In order to have high-integration density, it is essential to develop a nano-scale optical waveguide which is the basic element for photonic integration circuits. Currently there are three kinds of popular nano-scale waveguides, namely, silicon-on-insulator (SOI) nanowires with an ultra-high index-contrast [1,2], photonic crystals [3], and surface plasmon (SP) waveguides [416]. For the former two nano-scale waveguides, the optical field confinement is limited to the order of a wavelength in each direction. In contrast, surface plasmon (SP) waveguides could provide a true nano-scale waveguiding and confinement of light.

In the past years people have presented several three-dimensional structures which can support highly localized fields, e.g. narrow gaps between two metal interfaces [810,15,16] and V-grooves in metals [11,12]. However, it is well known that such a nano-scale optical waveguide has a large loss and the propagation distance is usually at the scale of several micrometers. Recently, a hybrid plasmonic waveguide with a dielectric cylinder above a metal surface has been presented for subwavelength confinement and long propagation distance [17]. However, it is not easy to fabricate such a waveguide structure due to the cylindrical structure. A rectangular plasmonic waveguide should be more attractive because it is possible to fabricate by using the standard planar lightwave circuit technology. In Ref [18], the authors has given an analyses for the dispersion relation and loss of subwavelength confined mode of several metal-GaAs-gap waveguides, e.g., a GaAs-cylinder with a gap of SiO2 on metal, a rectangular GaAs strip above Ag-substrate, and a Ag-gap-GaAs strip on a SiO2 substrate.

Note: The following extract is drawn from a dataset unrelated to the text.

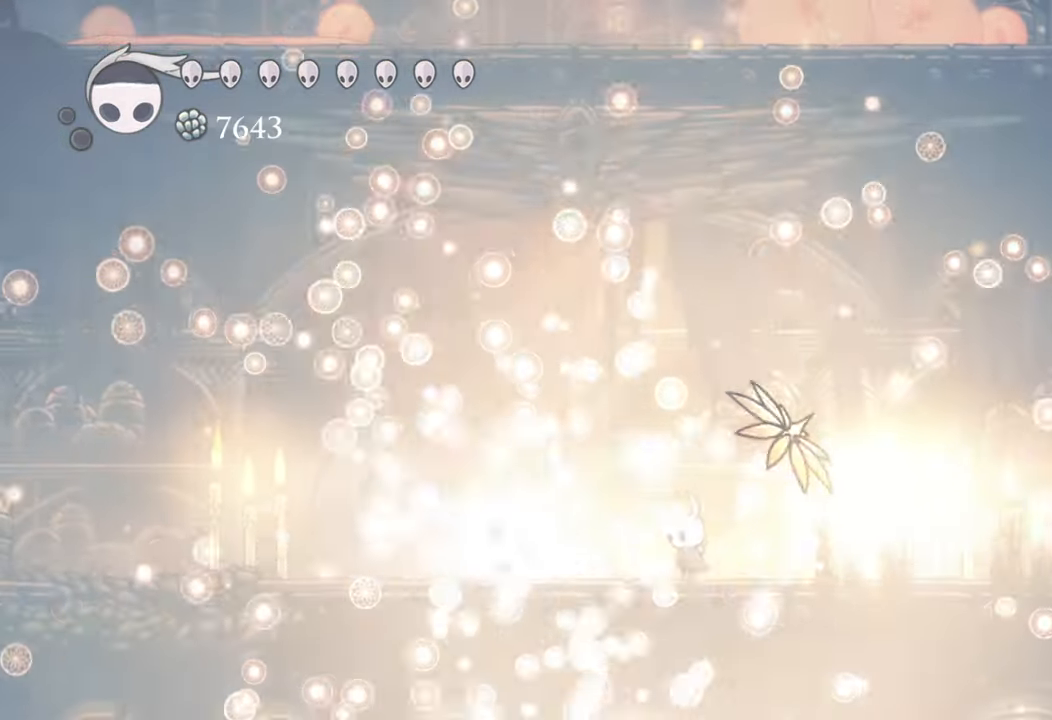
{"buttons": [], "events": []}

It is well known that recently silicon photonics has become very attractive because its fabrication compatibility to the standard CMOS microelectronics technology. It will be therefore interesting to develop a silicon-based hybrid plasmonic waveguide with simplified fabrication processes. In our previous paper, we have presented a SOI nanowire with a metal cap which is for a submicron-heater [19]. In that case, the SiO2 layer between silicon core and the metal cap is thick enough to prevent the absorption due to the metal. Here we consider the case when the SiO2 layer is very thin (e.g., several tens of nanometers). For such a SOI rib with a metal cap, when we consider the quasi-TM polarization (whose electrical field is vertical), there will be a field enhancement at the thin-SiO2 region due to the boundary condition of the electrical field, which is some similar to the horizontal slot waveguides [20]. Particularly, when the Si rib height is zero, one obtains a hybrid plasmonic waveguide with a Si slab and the etching depth is much shallow, which makes the fabrication much easier. The present hybrid plasmonic waveguide is also good to realize a low-voltage compact optical modulator when the nano-layer material between the Si layer and the metal layer has a high electro-optical coefficient. In this paper, we give a theoretical investigation on the modal characteristics of such a Si-based hybrid plasmonic waveguide.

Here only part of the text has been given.